◆ **YOUR GOAL**
Whatever runs from the line with "Document page, 1650x1275 pixels." to the end of the records below must be copied exactly, with nothing else included.
(Beginning of SOURCE MATERIAL)
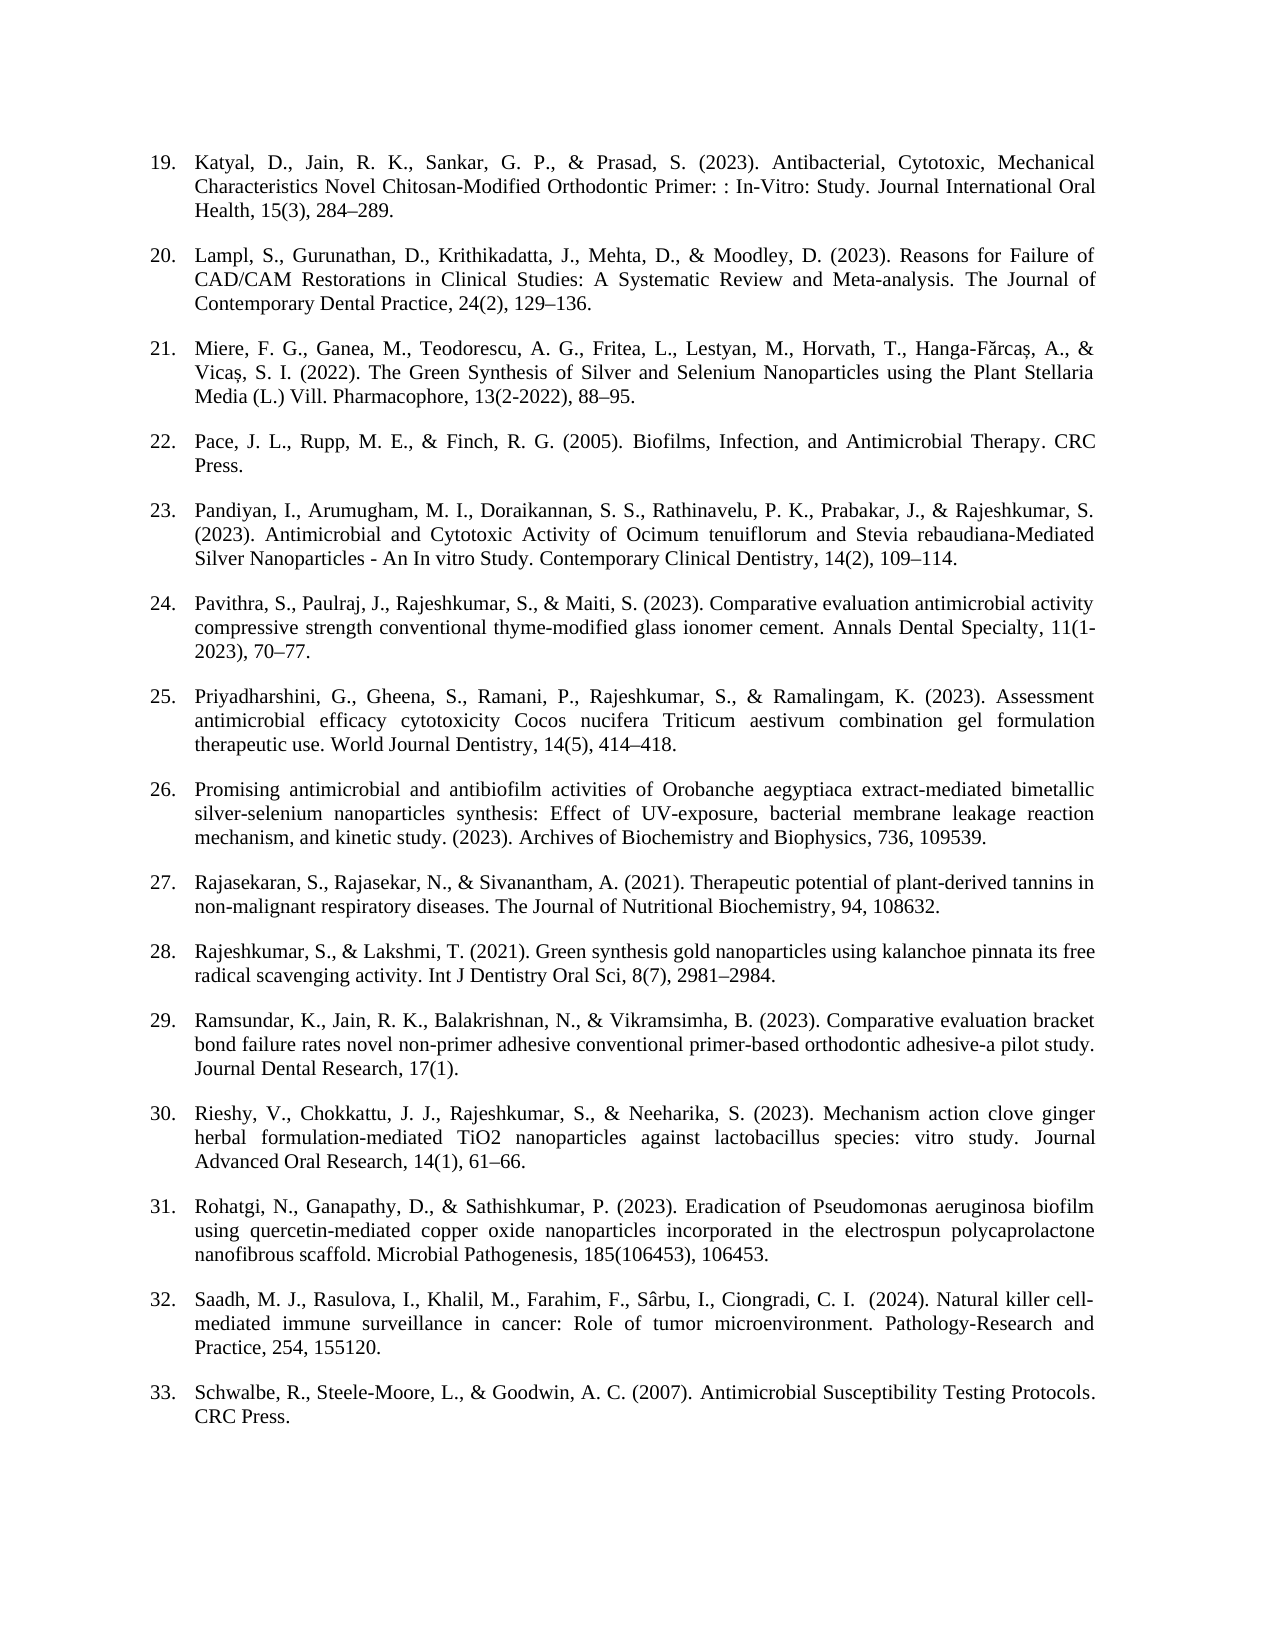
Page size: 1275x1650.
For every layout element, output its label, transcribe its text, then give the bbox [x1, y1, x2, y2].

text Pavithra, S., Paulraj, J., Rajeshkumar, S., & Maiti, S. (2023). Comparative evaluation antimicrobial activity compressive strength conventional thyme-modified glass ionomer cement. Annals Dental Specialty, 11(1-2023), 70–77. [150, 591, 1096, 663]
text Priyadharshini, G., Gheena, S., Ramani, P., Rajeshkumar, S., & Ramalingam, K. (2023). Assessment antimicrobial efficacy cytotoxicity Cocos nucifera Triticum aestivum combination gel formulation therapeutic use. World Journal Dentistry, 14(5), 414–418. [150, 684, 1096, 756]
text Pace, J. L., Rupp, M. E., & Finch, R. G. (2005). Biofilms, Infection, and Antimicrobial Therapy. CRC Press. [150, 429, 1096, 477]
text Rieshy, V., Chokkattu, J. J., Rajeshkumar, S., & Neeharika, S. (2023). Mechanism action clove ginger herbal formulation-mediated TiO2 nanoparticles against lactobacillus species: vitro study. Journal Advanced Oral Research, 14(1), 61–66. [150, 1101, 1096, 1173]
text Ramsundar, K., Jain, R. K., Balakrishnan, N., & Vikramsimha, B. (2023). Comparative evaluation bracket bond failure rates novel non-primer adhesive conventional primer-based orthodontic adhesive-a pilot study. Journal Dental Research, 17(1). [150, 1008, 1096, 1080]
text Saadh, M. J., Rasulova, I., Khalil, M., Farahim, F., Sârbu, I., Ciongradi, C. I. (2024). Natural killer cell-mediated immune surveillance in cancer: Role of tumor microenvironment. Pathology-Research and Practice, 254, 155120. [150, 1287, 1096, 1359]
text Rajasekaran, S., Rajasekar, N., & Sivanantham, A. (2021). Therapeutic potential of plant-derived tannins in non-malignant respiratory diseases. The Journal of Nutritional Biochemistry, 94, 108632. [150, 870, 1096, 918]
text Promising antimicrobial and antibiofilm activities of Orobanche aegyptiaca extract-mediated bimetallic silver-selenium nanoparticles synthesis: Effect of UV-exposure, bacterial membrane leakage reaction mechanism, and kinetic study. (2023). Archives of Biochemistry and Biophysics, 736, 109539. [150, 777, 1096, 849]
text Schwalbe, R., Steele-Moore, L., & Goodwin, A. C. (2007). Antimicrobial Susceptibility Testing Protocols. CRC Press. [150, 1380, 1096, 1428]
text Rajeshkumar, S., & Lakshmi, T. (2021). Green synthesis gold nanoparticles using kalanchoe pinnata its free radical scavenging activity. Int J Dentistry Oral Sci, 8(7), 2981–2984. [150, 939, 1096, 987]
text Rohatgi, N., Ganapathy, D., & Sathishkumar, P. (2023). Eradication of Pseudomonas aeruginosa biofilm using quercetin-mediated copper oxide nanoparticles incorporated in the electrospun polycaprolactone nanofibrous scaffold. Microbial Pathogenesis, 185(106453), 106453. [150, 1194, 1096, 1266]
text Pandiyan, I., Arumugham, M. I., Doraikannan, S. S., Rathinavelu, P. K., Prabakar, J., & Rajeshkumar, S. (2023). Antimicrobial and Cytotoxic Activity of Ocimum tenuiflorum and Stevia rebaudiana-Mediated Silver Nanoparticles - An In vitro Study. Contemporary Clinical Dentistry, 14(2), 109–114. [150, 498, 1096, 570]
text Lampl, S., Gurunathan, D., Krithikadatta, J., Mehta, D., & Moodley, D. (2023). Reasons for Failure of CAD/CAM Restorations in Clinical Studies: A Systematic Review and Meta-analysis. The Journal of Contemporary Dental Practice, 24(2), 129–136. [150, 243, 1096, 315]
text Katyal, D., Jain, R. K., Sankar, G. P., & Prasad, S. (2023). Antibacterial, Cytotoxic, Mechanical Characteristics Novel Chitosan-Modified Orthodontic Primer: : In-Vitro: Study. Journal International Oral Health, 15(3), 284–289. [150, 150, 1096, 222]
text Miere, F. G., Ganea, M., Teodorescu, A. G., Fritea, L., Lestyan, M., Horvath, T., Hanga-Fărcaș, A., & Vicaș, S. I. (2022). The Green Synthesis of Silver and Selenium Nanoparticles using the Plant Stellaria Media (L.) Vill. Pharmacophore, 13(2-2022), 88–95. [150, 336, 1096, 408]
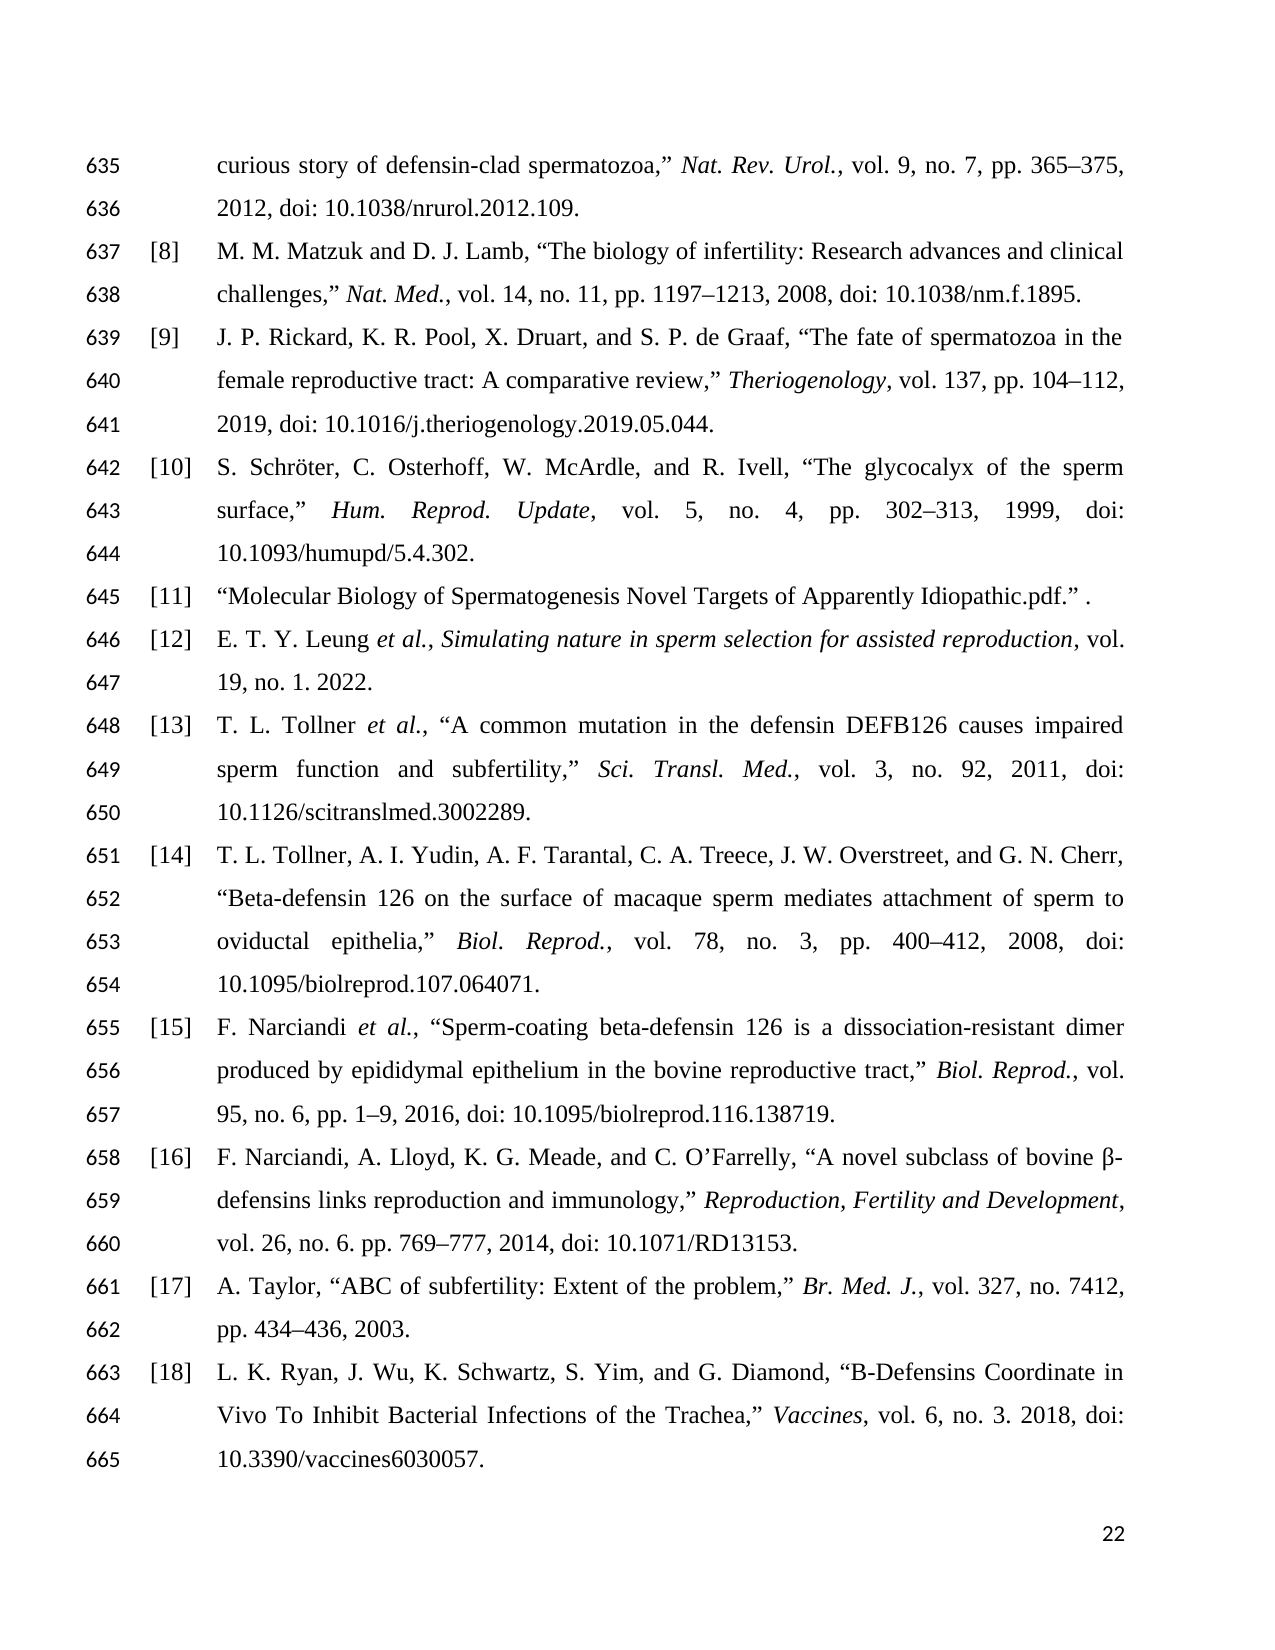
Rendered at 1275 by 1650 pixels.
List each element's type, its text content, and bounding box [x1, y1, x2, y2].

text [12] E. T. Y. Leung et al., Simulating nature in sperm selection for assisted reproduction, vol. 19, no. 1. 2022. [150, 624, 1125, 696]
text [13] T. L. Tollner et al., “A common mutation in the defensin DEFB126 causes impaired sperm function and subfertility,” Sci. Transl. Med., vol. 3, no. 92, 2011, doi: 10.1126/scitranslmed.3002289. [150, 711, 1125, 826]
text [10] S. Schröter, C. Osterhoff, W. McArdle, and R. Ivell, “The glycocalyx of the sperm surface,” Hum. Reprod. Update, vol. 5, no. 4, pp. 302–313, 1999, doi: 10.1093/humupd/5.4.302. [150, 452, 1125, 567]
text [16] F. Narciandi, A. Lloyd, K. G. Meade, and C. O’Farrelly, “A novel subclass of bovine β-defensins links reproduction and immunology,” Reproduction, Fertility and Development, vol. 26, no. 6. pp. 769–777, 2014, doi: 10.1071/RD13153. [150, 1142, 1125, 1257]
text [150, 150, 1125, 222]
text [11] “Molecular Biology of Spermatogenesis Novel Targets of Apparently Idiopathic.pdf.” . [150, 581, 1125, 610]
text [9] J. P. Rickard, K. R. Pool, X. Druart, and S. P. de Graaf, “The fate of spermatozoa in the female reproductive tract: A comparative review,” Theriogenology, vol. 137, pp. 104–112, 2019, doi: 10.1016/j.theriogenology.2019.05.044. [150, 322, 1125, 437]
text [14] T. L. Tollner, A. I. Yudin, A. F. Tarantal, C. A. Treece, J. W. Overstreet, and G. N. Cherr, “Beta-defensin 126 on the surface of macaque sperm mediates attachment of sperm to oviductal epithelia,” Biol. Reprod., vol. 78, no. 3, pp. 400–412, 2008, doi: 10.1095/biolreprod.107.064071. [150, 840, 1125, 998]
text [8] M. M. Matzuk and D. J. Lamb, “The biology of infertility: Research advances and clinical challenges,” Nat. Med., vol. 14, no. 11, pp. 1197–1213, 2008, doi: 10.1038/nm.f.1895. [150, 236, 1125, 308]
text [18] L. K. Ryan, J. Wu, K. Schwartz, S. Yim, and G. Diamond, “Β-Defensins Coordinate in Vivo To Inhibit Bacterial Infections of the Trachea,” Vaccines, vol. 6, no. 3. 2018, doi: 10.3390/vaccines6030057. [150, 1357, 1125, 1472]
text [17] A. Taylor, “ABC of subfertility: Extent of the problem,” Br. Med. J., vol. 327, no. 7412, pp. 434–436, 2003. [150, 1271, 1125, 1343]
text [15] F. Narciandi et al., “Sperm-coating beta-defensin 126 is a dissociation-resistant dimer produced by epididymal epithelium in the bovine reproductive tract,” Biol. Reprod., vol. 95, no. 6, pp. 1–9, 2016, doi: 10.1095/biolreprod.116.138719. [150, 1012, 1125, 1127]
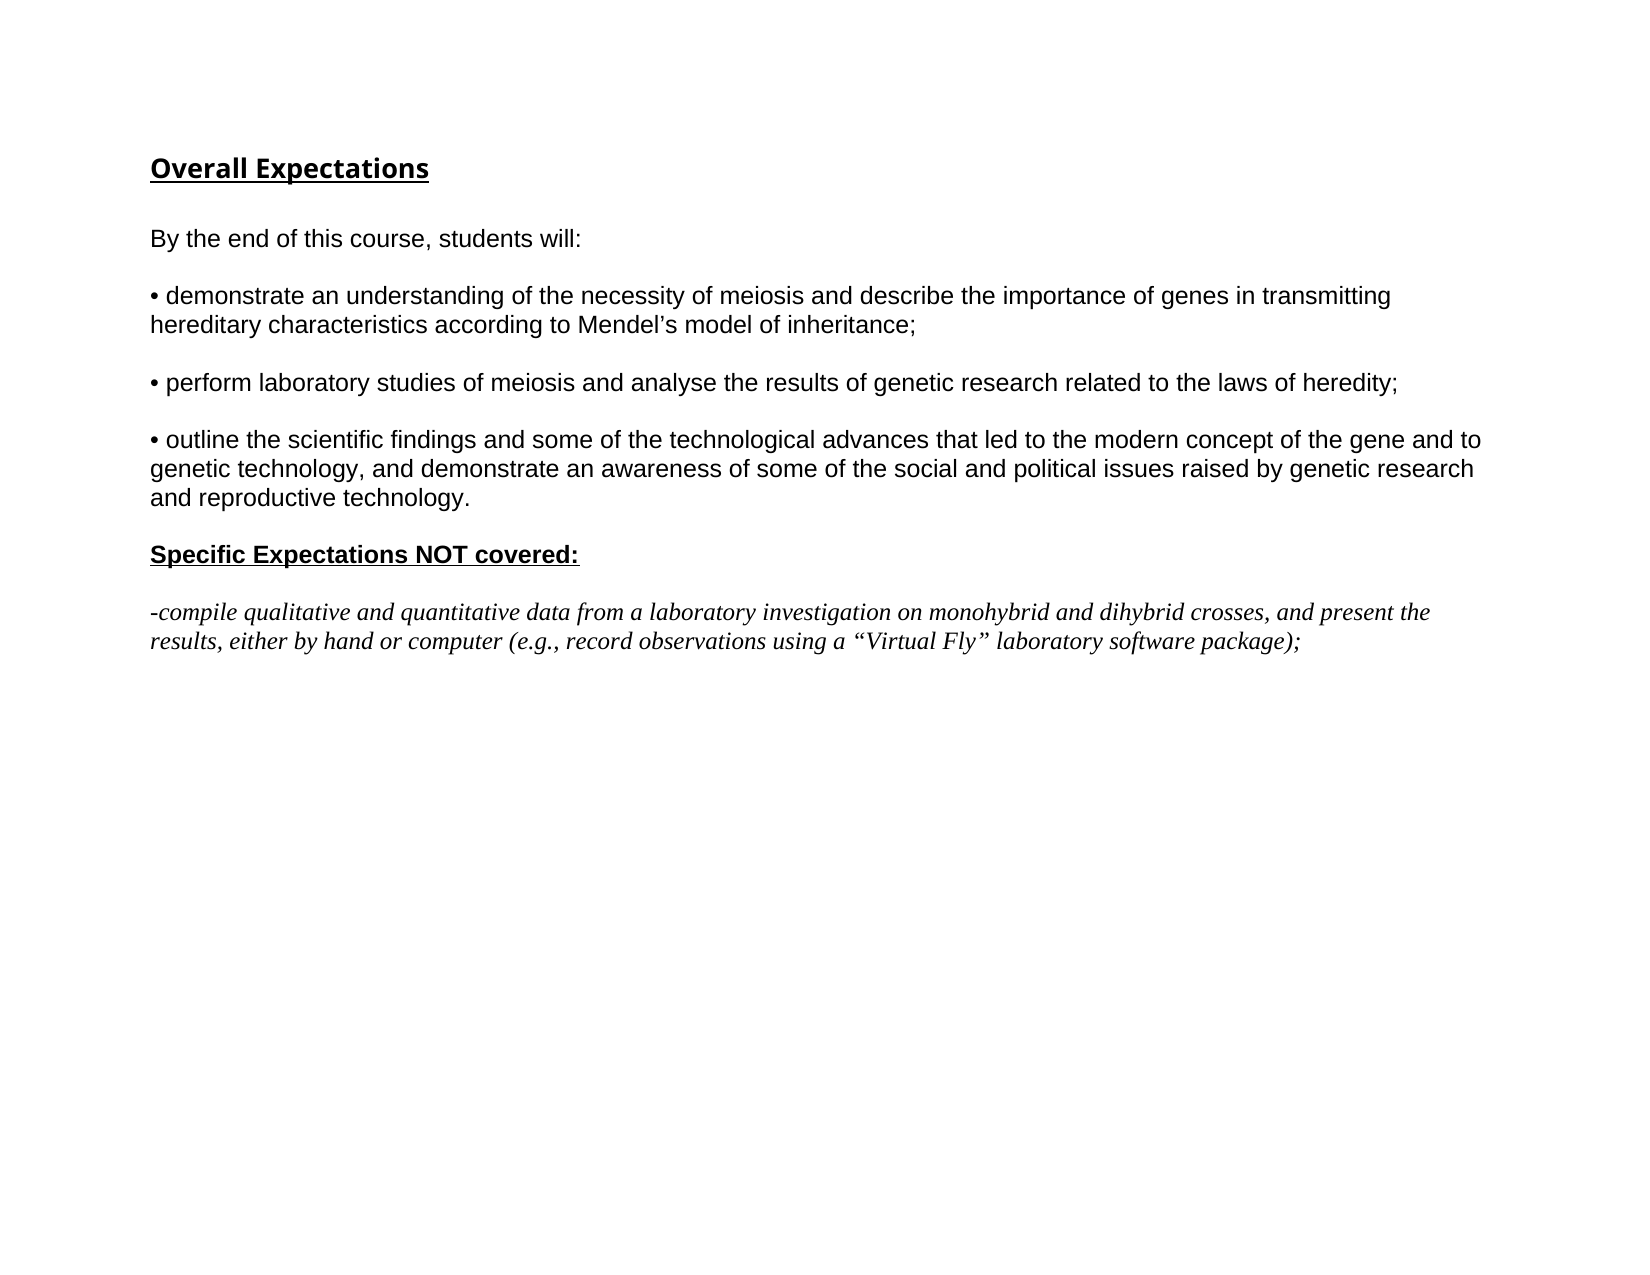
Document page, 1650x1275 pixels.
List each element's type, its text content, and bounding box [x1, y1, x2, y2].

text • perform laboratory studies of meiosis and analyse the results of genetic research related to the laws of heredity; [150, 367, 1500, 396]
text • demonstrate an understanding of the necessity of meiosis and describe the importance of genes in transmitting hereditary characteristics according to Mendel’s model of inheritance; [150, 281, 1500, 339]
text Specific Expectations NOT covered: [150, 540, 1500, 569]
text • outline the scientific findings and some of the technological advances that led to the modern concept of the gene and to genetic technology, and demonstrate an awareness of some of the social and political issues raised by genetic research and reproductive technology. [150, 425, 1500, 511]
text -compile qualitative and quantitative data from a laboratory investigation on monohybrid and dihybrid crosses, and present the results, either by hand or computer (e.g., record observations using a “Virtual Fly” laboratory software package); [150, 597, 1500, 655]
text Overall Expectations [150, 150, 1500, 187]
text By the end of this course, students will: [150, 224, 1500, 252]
(End of SOURCE MATERIAL)
◆ **EXERCISE OUTPUT**
Document page, 1650x1275 pixels.
List each element's type, its text content, and bounding box [x1, y1, x2, y2].

text • perform laboratory studies of meiosis and analyse the results of genetic research related to the laws of heredity; [150, 367, 1500, 396]
text • demonstrate an understanding of the necessity of meiosis and describe the importance of genes in transmitting hereditary characteristics according to Mendel’s model of inheritance; [150, 281, 1500, 339]
text Specific Expectations NOT covered: [150, 540, 1500, 569]
text • outline the scientific findings and some of the technological advances that led to the modern concept of the gene and to genetic technology, and demonstrate an awareness of some of the social and political issues raised by genetic research and reproductive technology. [150, 425, 1500, 511]
text -compile qualitative and quantitative data from a laboratory investigation on monohybrid and dihybrid crosses, and present the results, either by hand or computer (e.g., record observations using a “Virtual Fly” laboratory software package); [150, 597, 1500, 655]
text Overall Expectations [150, 150, 1500, 187]
text By the end of this course, students will: [150, 224, 1500, 252]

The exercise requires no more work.